Анник больше не могла говорить и даже видеть из-за слез. Грей взял у нее папки, заставил встать и прижал к своей груди. Тогда она заплакала. В прошлом ее много раз могли убить. И будь она разумнее, то умерла бы и никогда не оказалась в Англии, в этой комнате, и не увидела бы, как все для нее важное разбивается вдребезги.
В конце концов, Анник оторвалась от Грея, вытерев глаза предплечьем, неуклюже и быстро, как ребенок. Пора думать, а не просто горевать. Хотя, возможно, боль останется навсегда.
– Мне любопытно… – Это было вороньим карканьем. – Мне любопытно, что вы теперь будете со мной делать? За час вы меня уничтожили. Я всю жизнь была предателем. Все, что я делала, было напрасно. Напрасно!..
Грей подвинул ей тарелку.
– Анник, съешь что-нибудь. – Она не шелохнулась. – Если все не имеет значения, то так же не важно, если ты поешь.
Это были кофе и булочки. Он прав. Ничто уже не имеет значения. Поставив локти на стол для поддержки, она выпила кофе и съела почти все булочки. Капитуляция была полной.
– Анник… – Гальба должен был повторить, чтобы она посмотрела на него. – Анник, отчасти я виновник этой несправедливости. Я не вмешался. И очень сожалею.
Этот англичанин слишком для нее сложен.
– Я отпрыск русалки и морского окуня. И они были женаты. Я понятия не имела. Почему мать лгала мне?

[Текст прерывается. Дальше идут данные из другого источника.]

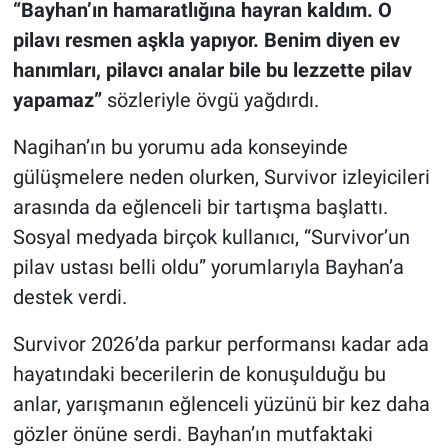
“Bayhan’ın hamaratlığına hayran kaldım. O
pilavı resmen aşkla yapıyor. Benim diyen ev
hanımları, pilavcı analar bile bu lezzette pilav
yapamaz”
sözleriyle övgü yağdırdı.
Nagihan’ın bu yorumu ada konseyinde
gülüşmelere neden olurken, Survivor izleyicileri
arasında da eğlenceli bir tartışma başlattı.
Sosyal medyada birçok kullanıcı, “Survivor’un
pilav ustası belli oldu” yorumlarıyla Bayhan’a
destek verdi.
Survivor 2026’da parkur performansı kadar ada
hayatındaki becerilerin de konuşulduğu bu
anlar, yarışmanın eğlenceli yüzünü bir kez daha
gözler önüne serdi. Bayhan’ın mutfaktaki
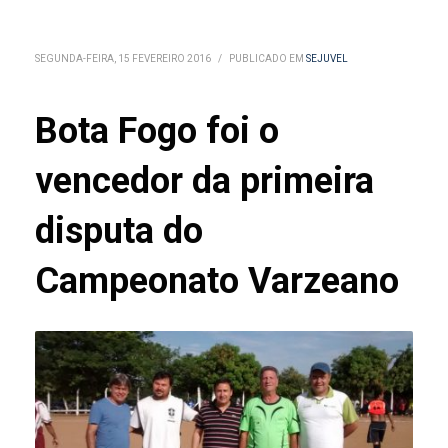
SEGUNDA-FEIRA, 15 FEVEREIRO 2016
/
PUBLICADO EM
SEJUVEL
Bota Fogo foi o
vencedor da primeira
disputa do
Campeonato Varzeano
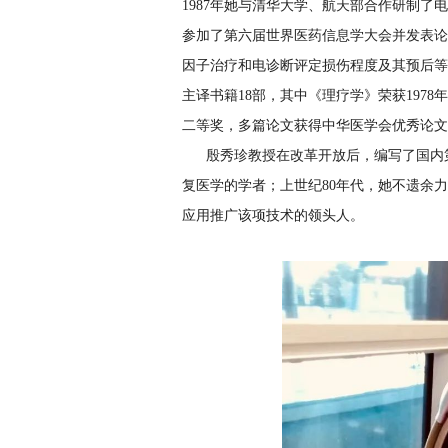
1987年她与清华大学、航天部合作研制了
参加了第六届世界医药信息学大会并发表论
因子治疗和电诊断评定损伤程度及其预后等
主译书籍18部，其中《理疗学》荣获197
二等奖，多篇论文获得中华医学会优秀论文
殷秀珍教授在改革开放后，编写了国内
复医学的学者；上世纪80年代，她不遗余
应用推广该项技术的领头人。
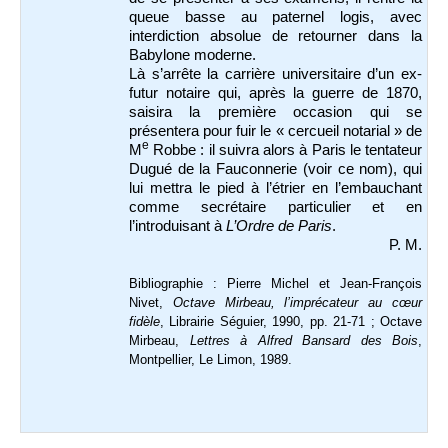
queue basse au paternel logis, avec
interdiction absolue de retourner dans la
Babylone moderne.
Là s’arrête la carrière universitaire d’un ex-
futur notaire qui, après la guerre de 1870,
saisira la première occasion qui se
présentera pour fuir le « cercueil notarial » de
e
M
Robbe : il suivra alors à Paris le tentateur
Dugué de la Fauconnerie (voir ce nom), qui
lui mettra le pied à l’étrier en l’embauchant
comme secrétaire particulier et en
l’introduisant à
L’Ordre de Paris
.
P. M.
Bibliographie : Pierre Michel et Jean-François
Nivet,
Octave Mirbeau, l’imprécateur au cœur
fidèle
, Librairie Séguier, 1990, pp. 21-71 ; Octave
Mirbeau,
Lettres à Alfred Bansard des Bois
,
Montpellier, Le Limon, 1989.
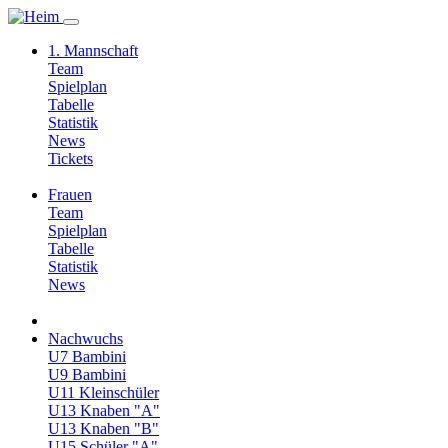
1. Mannschaft
Team
Spielplan
Tabelle
Statistik
News
Tickets
Frauen
Team
Spielplan
Tabelle
Statistik
News
Nachwuchs
U7 Bambini
U9 Bambini
U11 Kleinschüler
U13 Knaben "A"
U13 Knaben "B"
U15 Schüler "A"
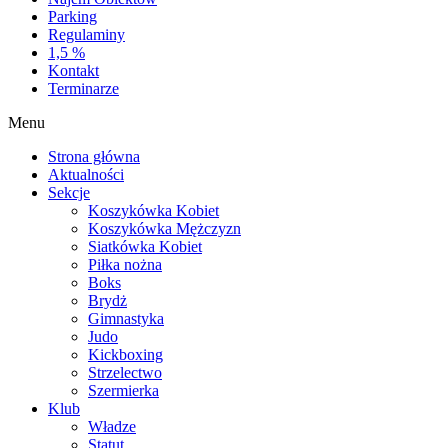
Parking
Regulaminy
1,5 %
Kontakt
Terminarze
Menu
Strona główna
Aktualności
Sekcje
Koszykówka Kobiet
Koszykówka Mężczyzn
Siatkówka Kobiet
Piłka nożna
Boks
Brydż
Gimnastyka
Judo
Kickboxing
Strzelectwo
Szermierka
Klub
Władze
Statut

– Сначала ты была слишком мала, чтобы вынести подобную тайну. Позже… – Гальба развел руки. – Тут нет прощения. Позже она решила тебе не говорить. Последний раз, когда мы с ней виделись, тебе было двенадцать. Мы яростно спорили на счет этого. Она сказала мне, что ты ребенок, сердце у тебя одно и она не собирается рвать его на части. Думаю, она не рассчитывала, что вы с ней переживете эту войну… Грей, она даже не слушает меня.
– Оставьте ее со мной. Ей нужно время, чтобы прийти в себя.
– Не говорите обо мне так, будто меня здесь нет.
Кажется, она стала чем-то иллюзорным. Если она не француженка, то кем она может быть? Вероятно, никем.
– Прошу меня извинить. – Гальба вздохнул. – Анник, ты не мифический отпрыск. Твои родители были прекраснейшими людьми. Мать уважала тебя. Она знала, что когда-нибудь мы будем вместе сидеть в этом доме и говорить о прошлом. – Гальба чего-то ждал.
– Она не знает. Мы должны ей сказать. – Грей обхватил ладонями ее лицо и заставил смотреть на него. – Гальба зовут Энсон Гриффит. Он отец Люсиль Гриффит. Отец твоей матери.
Слова потеряли для нее значение. Наверное, она забыла английский.
– Когда она сможет думать, приведи ее вниз. Она не должна быть в одиночестве.
Грей погладил ее по голове, пропуская волосы сквозь пальцы.
– Через несколько минут с ней все будет в порядке.
– Со мной никогда уже не будет все в порядке.
– Будет, дорогая. Ты невероятно сильная, разве ты не знаешь?